__DOKUMENT__.
____

Die E-Mail, wie sie die Probanden erreicht, enthält eine Verlinkung zur Website des Unternehmens Validately und ist in Abbildung 5 zu sehen. Der Link beinhaltet einen Download der unternehmensinternen Applikation (Available on the App Store) und fungiert zugleich als Startpunkt des eigentlichen Tests für die Probanden (Launch App).

Abbildung 5: Installation der Validately-Applikation

Hat der Proband die Applikation erfolgreich auf seinem Smartphone installiert und der Durchführung des Tests zugestimmt, wird nun die technische Infrastruktur des Tools auf Seiten beider teilnehmenden Parteien überprüft. Hier muss der Proband zunächst einer Aufnahme durch die Front-Kamera seines Smartphones zustimmen und folglich sein Mikrofon für die auditive Verbindung freigeben. Parallel dazu muss der Testleiter ebenfalls das Mikrofon und die Kamera seines Computers konfigurieren. Sollte eine Partei nicht gewillt sein, das Bild seiner Kamera zu übertragen, kann diese Funktion problemlos deaktiviert werden.

Abbildung 6: Konfiguration der technischen Infrastruktur des Probanden (links) und des Testleiters (rechts)

____

__DATENAUSZUG__.
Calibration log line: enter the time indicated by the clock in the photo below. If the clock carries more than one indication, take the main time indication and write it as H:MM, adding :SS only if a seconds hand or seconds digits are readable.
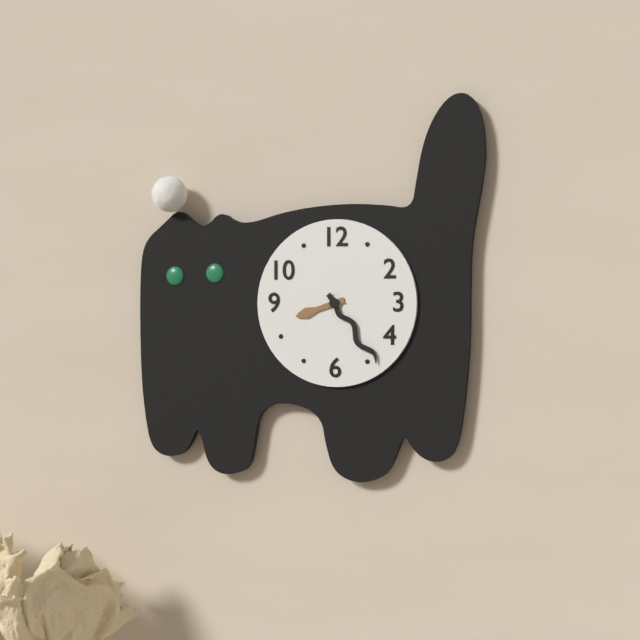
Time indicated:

____

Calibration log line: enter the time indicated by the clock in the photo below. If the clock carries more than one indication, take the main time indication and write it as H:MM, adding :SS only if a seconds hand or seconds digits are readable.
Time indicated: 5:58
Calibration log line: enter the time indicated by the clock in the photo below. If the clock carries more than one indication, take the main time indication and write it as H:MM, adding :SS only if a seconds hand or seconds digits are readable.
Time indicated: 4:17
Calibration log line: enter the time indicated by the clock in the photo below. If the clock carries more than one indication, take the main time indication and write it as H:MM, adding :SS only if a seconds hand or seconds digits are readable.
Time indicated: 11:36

____

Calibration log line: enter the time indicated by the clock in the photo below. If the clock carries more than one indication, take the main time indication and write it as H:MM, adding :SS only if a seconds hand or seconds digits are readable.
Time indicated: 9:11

____

__AUFGABENSTELLUNG 1__. Nenne alle technischen Komponenten, die laut dem Text über den Validately-Test vor Testbeginn freigegeben oder konfiguriert werden müssen, und gib jeweils an, welche Partei dafür zuständig ist.
__AUFGABENSTELLUNG 2__. Zitiere aus dem Text über den Validately-Test die Passage zwischen "Abbildung 5: Installation" und "des Testleiters (rechts)", beide eingeschlossen.
Die Einträge sind eigenständiges Material und gehören nicht zum Text.

__AUSGEARBEITETE LÖSUNG 1__.
- Front-Kamera des Smartphones: Proband
- Mikrofon: Proband
- Mikrofon des Computers: Testleiter
- Kamera des Computers: Testleiter

__AUSGEARBEITETE LÖSUNG 2__.
Abbildung 5: Installation der Validately-Applikation

Hat der Proband die Applikation erfolgreich auf seinem Smartphone installiert und der Durchführung des Tests zugestimmt, wird nun die technische Infrastruktur des Tools auf Seiten beider teilnehmenden Parteien überprüft. Hier muss der Proband zunächst einer Aufnahme durch die Front-Kamera seines Smartphones zustimmen und folglich sein Mikrofon für die auditive Verbindung freigeben. Parallel dazu muss der Testleiter ebenfalls das Mikrofon und die Kamera seines Computers konfigurieren. Sollte eine Partei nicht gewillt sein, das Bild seiner Kamera zu übertragen, kann diese Funktion problemlos deaktiviert werden.

Abbildung 6: Konfiguration der technischen Infrastruktur des Probanden (links) und des Testleiters (rechts)